Unausgeschlafen in die Schule
Für viele Menschen ist die Kindheit eine unbeschwerte Zeit: Noch keine Sorgen um die Zukunft, wenig Verantwortung - und unendlich viel Zeit, um zu spielen. Auch heute haben Kinder in Deutschland etwa sechs bis sieben Stunden Freizeit, hat das Statistische Bundesamt berechnet. Doch immer mehr Kinder füllen diese Stunden mit immer mehr Terminen. Die Bildungsstudie PISA hat gezeigt, dass bereits die frühkindliche Bildung sehr wichtig für das weitere schulische Fortkommen der Kinder ist. In Deutschland allerdings, so die PISA-Studie, sei man von einer flächendeckenden und standardisierten Frühförderung der Kleinen weit entfernt.

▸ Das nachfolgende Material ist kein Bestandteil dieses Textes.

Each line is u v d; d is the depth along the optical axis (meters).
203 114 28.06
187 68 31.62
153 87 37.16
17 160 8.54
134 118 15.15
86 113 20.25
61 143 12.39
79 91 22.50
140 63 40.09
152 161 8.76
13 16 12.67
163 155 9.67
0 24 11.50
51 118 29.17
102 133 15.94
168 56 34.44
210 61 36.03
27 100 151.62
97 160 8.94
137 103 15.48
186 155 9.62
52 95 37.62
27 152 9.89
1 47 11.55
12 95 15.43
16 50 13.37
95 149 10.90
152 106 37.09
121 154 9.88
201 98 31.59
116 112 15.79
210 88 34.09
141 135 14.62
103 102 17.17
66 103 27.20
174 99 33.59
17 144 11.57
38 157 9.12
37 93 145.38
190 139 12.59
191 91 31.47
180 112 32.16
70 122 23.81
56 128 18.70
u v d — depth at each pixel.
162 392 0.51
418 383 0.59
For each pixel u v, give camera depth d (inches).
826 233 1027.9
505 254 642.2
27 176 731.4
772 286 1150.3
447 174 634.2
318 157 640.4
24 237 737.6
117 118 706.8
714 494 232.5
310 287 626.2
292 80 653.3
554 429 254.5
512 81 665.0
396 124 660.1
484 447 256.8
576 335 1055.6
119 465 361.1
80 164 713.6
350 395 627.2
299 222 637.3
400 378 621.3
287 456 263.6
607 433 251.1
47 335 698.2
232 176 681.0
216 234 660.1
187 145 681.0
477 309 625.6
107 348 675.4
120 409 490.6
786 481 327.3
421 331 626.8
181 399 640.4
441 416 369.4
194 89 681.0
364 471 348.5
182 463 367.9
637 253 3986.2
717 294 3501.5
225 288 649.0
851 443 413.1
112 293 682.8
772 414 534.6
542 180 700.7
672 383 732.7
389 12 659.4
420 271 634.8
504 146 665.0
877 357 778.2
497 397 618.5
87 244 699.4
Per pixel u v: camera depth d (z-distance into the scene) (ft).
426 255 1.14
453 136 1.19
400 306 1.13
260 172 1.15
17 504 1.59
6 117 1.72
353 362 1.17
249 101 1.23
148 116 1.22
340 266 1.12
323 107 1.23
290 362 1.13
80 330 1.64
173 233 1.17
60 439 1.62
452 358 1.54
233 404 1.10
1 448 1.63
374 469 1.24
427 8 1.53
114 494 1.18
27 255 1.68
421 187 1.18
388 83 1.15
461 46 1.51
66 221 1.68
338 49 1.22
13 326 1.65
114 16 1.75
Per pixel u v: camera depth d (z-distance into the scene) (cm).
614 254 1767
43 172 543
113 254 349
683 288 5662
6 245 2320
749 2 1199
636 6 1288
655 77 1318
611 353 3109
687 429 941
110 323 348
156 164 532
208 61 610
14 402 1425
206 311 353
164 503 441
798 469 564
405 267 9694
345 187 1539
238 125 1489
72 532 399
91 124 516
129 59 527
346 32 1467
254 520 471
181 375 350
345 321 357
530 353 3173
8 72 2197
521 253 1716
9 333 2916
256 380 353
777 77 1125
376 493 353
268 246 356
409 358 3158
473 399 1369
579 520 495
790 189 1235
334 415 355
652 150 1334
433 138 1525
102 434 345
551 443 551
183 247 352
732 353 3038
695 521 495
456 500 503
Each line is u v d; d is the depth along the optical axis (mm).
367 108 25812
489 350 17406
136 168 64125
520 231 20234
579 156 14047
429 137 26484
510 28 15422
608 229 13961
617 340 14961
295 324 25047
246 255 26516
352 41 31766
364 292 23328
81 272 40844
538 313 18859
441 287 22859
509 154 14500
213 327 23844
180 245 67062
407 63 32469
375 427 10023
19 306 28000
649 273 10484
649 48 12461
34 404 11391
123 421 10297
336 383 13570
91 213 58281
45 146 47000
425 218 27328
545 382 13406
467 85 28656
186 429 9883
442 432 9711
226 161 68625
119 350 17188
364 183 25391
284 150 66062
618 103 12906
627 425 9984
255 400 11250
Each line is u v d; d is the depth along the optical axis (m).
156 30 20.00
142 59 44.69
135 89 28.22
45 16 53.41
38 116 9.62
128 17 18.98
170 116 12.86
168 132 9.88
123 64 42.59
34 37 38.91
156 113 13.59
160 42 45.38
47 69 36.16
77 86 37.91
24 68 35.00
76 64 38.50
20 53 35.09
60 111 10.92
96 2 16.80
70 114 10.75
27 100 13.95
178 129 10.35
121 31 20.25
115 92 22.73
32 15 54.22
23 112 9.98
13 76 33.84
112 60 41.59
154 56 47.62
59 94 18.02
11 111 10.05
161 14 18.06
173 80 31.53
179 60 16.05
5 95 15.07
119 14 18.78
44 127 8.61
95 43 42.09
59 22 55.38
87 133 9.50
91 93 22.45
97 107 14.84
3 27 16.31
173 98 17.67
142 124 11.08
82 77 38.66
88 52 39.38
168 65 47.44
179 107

Viele Eltern, vor allem die, die es sich finanziell leisten können, suchen daher private Alternativen.
Doch zu viele Freizeitaktivitäten sind für Kinder nicht automatisch eine bessere Förderung, wie Herta Wipling, Diplompsychologin und Leiterin der Caritas in Mainz, erläutert. "Wenn die gesamte Freizeit wirklich in Stundenpläne eingeteilt ist, dann wird es natürlich auch zum Stress und die Kinder sind überfordert mit zu viel Freizeitprogramm." So könne es sich in den schulischen Leistungen niederschlagen, wenn die Kinder keine Zeit für Hausaufgaben hätten oder morgens unausgeschlafen seien. "Und dass es nicht auch mal Zeiten des Nichtstun gibt, die finde ich ganz wichtig", sagt Wipling. "Dass man Zeit hat, sich mit sich auseinanderzusetzen und nicht alles mit Aktivitäten zugepflastert ist."
Überforderung und Frustration
Zu diesem Ergebnis kommen auch verschiedene Studien in Deutschland: Freizeitstress kann ein Grund dafür sein, dass Schüler sich überfordert fühlen und den Eindruck gewinnen, dass die eigenen Bedürfnisse nicht zählen, haben Kinderärzte herausgefunden. Frustration oder Überforderung äußerten sich nach ihren Angaben oft in einem Leistungseinbruch in der Schule. Kinder brauchen Zeit zum Spielen, zum Ausleben ihrer Phantasien und zum Entspannen, um den Anforderungen im Schulalltag gewachsen zu sein, so die Mediziner.
Und auch die Kinder selbst fühlen sich gestresst: Für eine Studie mit dem Titel "Kinder und Zeit" wurden 1628 Acht- bis Vierzehnjährige in den USA und in Deutschland befragt. 81 Prozent der deutschen Kinder gaben dort an, unter Stress zu leiden. Das alles kümmert Carola, Johannes und Manuel heute aber nur noch wenig. Bei einem Fußballspiel wollen sie den Abend ausklingen lassen - und in Ruhe nochmals durchgehen, was sie morgen alles vorhaben.